[Dataset records]
= = = = = = =

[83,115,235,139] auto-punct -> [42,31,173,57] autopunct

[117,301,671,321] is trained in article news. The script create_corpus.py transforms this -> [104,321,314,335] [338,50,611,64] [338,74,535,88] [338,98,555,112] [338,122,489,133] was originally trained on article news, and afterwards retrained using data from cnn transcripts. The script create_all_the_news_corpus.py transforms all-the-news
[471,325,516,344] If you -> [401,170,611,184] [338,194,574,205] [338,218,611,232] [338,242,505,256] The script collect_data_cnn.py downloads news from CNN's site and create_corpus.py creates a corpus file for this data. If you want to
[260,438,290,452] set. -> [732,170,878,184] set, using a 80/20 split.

= = = = = = =

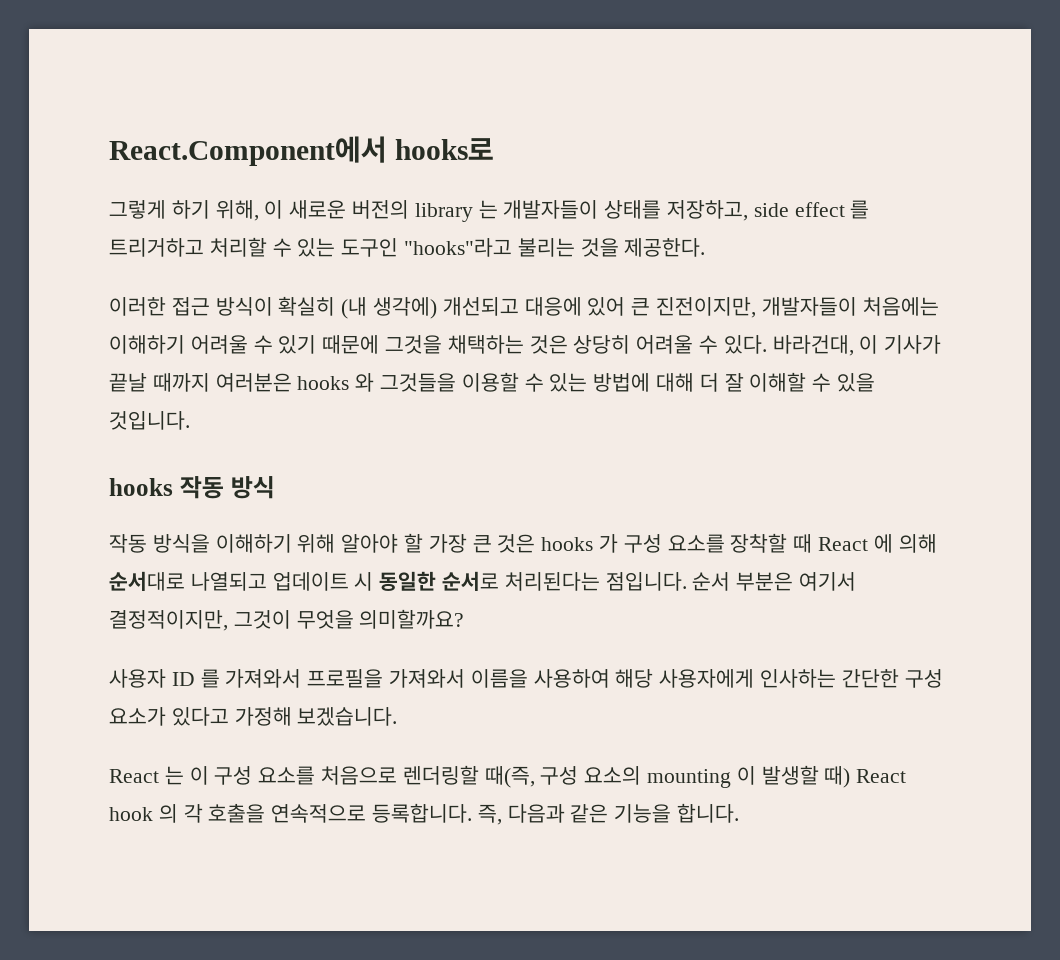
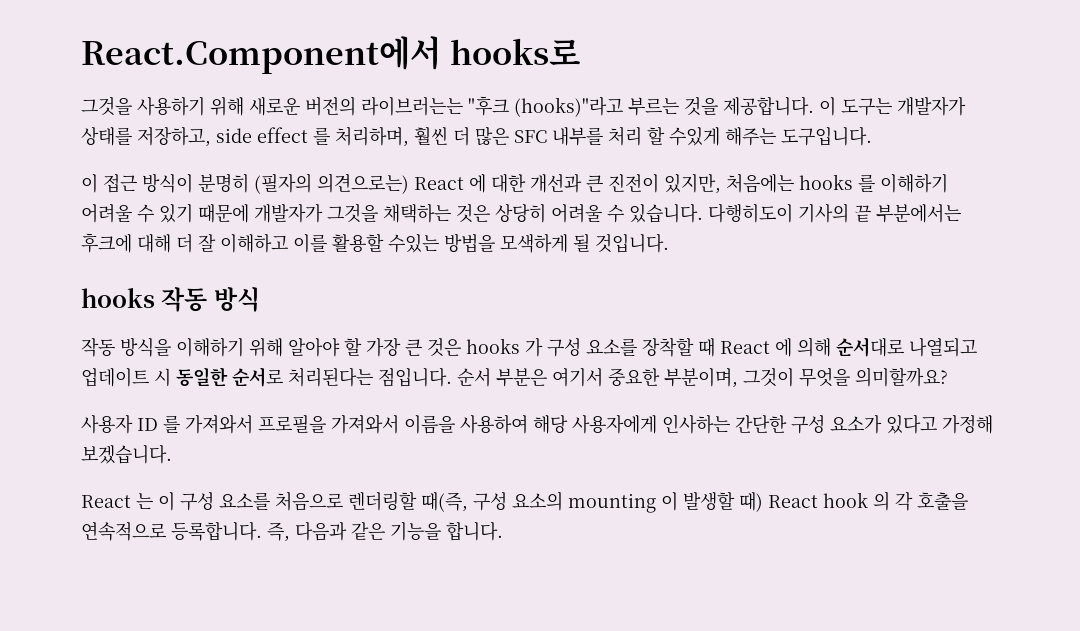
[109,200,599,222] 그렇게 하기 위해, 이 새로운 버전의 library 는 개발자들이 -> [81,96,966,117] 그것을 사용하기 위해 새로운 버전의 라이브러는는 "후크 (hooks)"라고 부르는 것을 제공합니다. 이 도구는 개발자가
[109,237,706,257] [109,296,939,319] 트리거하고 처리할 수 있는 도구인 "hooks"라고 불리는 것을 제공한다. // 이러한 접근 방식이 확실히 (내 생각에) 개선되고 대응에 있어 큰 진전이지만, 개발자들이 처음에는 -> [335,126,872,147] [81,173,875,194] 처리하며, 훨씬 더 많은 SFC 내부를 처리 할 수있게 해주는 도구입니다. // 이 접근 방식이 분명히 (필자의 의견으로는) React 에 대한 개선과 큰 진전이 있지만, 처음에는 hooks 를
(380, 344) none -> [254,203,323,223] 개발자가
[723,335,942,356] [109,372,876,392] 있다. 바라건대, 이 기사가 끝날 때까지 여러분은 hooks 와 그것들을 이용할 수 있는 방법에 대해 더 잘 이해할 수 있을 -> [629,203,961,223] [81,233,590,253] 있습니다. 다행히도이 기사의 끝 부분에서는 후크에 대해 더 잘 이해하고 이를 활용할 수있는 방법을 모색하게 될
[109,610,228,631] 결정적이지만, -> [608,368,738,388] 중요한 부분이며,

= = = = = = =

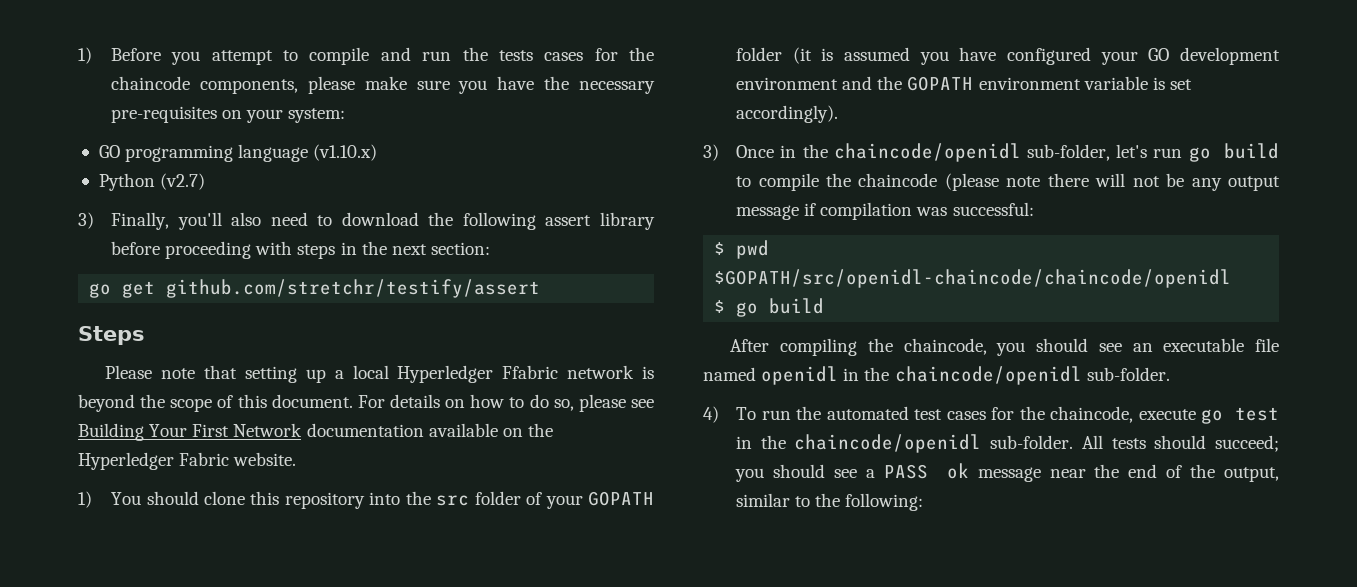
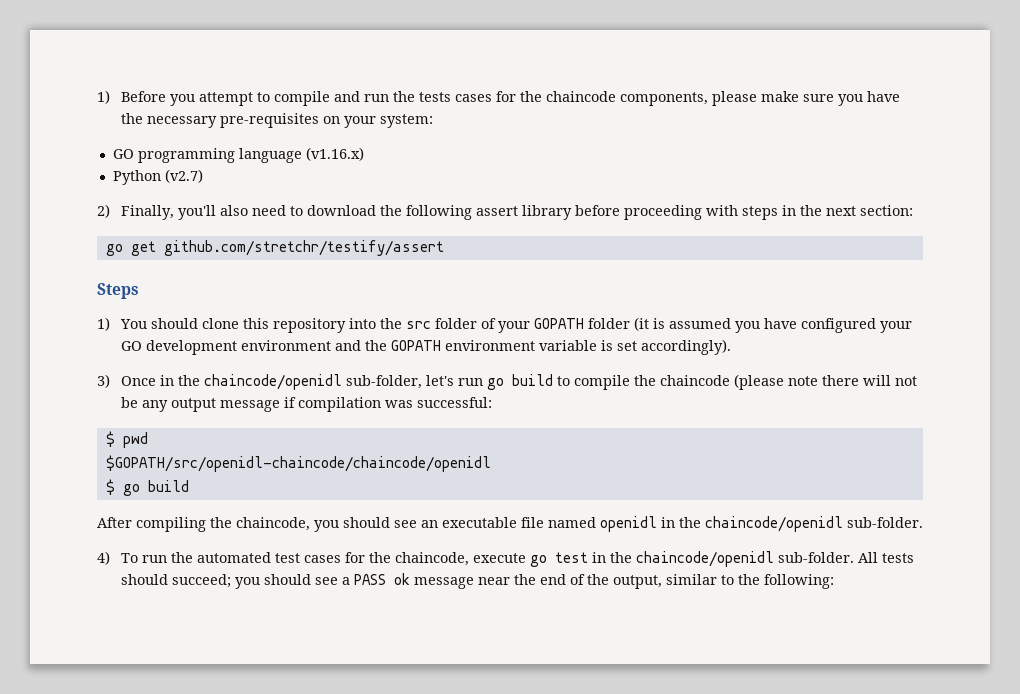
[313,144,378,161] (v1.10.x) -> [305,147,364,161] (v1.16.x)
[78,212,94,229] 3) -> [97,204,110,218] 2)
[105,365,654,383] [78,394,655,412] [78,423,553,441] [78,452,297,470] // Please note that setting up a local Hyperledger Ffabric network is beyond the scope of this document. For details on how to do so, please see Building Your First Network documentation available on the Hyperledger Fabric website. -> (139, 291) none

= = = = = = =

[Exercise requirements]
Check all the records above and select each line where the string "개발자가" is found.

[Output of the task]
[109,200,599,222] 그렇게 하기 위해, 이 새로운 버전의 library 는 개발자들이 -> [81,96,966,117] 그것을 사용하기 위해 새로운 버전의 라이브러는는 "후크 (hooks)"라고 부르는 것을 제공합니다. 이 도구는 개발자가
(380, 344) none -> [254,203,323,223] 개발자가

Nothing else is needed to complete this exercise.